Checking Your Button Works on Mobile

A button that looks fine on a laptop can still fail the visitors who matter most. A large share of web traffic in Malaysia comes from phones, so a button that is awkward on mobile is a button most of your audience struggles with.
Run a quick check on your phone (don’t just check on a shrunken browser window) and confirm the button is easy to tap and not crowded against other elements. Tap through to the checkout and make sure it loads quickly and reads clearly. Run a small real payment if you can, or a test transaction, and confirm it completes and returns you to the right page.
Five Common Payment Button Mistakes to Avoid
Several oversights can cause a payment button setup to fail instead of broken code.
- A broken redirect. After paying, the customer should land on a sensible page. A redirect to a deleted or incorrect page leaves them unsure whether the payment worked.
- No thank-you page. Without a confirmation page, the customer lacks closure and often sends messages asking whether the payment went through.
- A missing receipt. A buyer expects a record. No receipt means more “Did you get my payment?” messages for you to answer.
- The wrong currency. Leaving a button on the default currency rather than MYR confuses Malaysian buyers and can quietly deter them at checkout.
- No tracking. If you cannot see which page or button drove a payment, you cannot tell what is working. Set up basic tracking from the start.
None of these is hard to fix, but they can slip past testing, so ensure they are all fixed before your payment button goes live.
Start Taking Payments on Your Site Today
A working website that cannot accept payment is doing only half its job. A payment button closes that gap in minutes, on whatever platform your site already runs. And fortunately, creating a payment button with no coding in Malaysia is very possible.
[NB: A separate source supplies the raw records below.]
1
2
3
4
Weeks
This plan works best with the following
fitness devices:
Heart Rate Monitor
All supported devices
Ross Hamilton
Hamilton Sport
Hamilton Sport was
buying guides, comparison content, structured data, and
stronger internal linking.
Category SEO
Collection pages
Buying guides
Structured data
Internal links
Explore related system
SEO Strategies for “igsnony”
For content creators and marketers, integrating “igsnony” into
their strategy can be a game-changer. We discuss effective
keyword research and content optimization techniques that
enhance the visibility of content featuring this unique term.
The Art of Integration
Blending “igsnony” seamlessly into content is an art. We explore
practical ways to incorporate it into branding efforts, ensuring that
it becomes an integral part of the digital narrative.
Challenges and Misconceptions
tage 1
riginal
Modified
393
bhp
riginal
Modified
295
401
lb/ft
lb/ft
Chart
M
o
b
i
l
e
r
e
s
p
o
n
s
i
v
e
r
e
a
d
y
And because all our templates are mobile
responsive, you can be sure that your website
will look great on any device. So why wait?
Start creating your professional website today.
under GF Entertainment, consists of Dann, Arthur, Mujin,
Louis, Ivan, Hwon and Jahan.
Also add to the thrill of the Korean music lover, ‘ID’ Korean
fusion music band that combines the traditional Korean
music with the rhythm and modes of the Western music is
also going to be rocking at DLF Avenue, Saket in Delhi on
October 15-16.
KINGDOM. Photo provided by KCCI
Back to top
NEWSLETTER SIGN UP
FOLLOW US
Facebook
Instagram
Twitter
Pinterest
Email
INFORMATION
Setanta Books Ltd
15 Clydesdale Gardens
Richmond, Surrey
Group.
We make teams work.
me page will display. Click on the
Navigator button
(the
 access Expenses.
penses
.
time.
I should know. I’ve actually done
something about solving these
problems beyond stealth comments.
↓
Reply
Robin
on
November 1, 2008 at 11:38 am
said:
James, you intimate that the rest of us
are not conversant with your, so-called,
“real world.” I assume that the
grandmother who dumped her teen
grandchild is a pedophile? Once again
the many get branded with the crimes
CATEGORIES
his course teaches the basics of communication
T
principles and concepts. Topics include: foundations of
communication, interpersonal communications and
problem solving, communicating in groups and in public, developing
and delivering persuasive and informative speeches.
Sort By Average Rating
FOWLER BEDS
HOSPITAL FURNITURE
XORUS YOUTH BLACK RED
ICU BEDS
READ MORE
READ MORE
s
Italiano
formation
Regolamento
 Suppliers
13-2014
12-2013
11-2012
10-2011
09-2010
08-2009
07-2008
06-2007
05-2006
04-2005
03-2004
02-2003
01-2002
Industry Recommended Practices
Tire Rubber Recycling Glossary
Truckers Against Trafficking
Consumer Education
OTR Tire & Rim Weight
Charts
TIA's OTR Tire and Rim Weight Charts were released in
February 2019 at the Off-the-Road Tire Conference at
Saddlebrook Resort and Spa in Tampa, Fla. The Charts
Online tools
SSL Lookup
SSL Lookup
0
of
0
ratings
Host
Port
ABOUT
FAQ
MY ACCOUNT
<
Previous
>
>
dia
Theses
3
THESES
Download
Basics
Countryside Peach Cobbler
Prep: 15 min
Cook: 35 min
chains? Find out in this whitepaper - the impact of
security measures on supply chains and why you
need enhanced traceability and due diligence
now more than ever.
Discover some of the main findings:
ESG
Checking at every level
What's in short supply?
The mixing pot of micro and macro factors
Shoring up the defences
Razorpay Curlec payment buttons are built for exactly this. You create the button on the dashboard and add it with a single line of code, with no payment gateway integration to manage. The button works across Wix, GoDaddy, and other website builders, supports credit and debit cards, FPX, and e-wallets, and is designed to display cleanly on mobile. For a Malaysian business that wants to start collecting payments without a developer, it removes the last barrier between a visitor and a sale.
Ready to Start Accepting Payments on Your Website?
Set up a payment button for websites with Razorpay Curlec today and turn your existing pages into places where customers can actually pay.
Frequently Asked Questions About a Payment Button for a Website
How do I add a payment button to a Wix site in Malaysia?
Generate the button on your payments dashboard and copy the single line of code it produces. In the Wix editor, add an Embed Code or HTML element where you want the button, paste the code in, and publish the page.
Can I add a payment button without coding?
Largely, yes. You create the button on a dashboard with no coding, then add it to most site builders by pasting a single line of code into an HTML or embed block. No payment gateway integration or development work is needed.
Does a payment button work on a static HTML website?
Yes. For a static HTML site, you paste the button code, usually around three lines, directly into the body of the page file where you want the button to appear, then upload the file to your host.
What payment methods can a payment button accept?
A payment button can accept major payment methods, including credit and debit cards, FPX online banking, and e-wallets, giving Malaysian customers the options they already use.
What is the difference between a payment button and a full checkout?
A payment button collects a payment for a specific item or amount and does not include a catalogue, basket, or order management. A full checkout is built for browsing and buying multiple products, which most brochure sites do not need.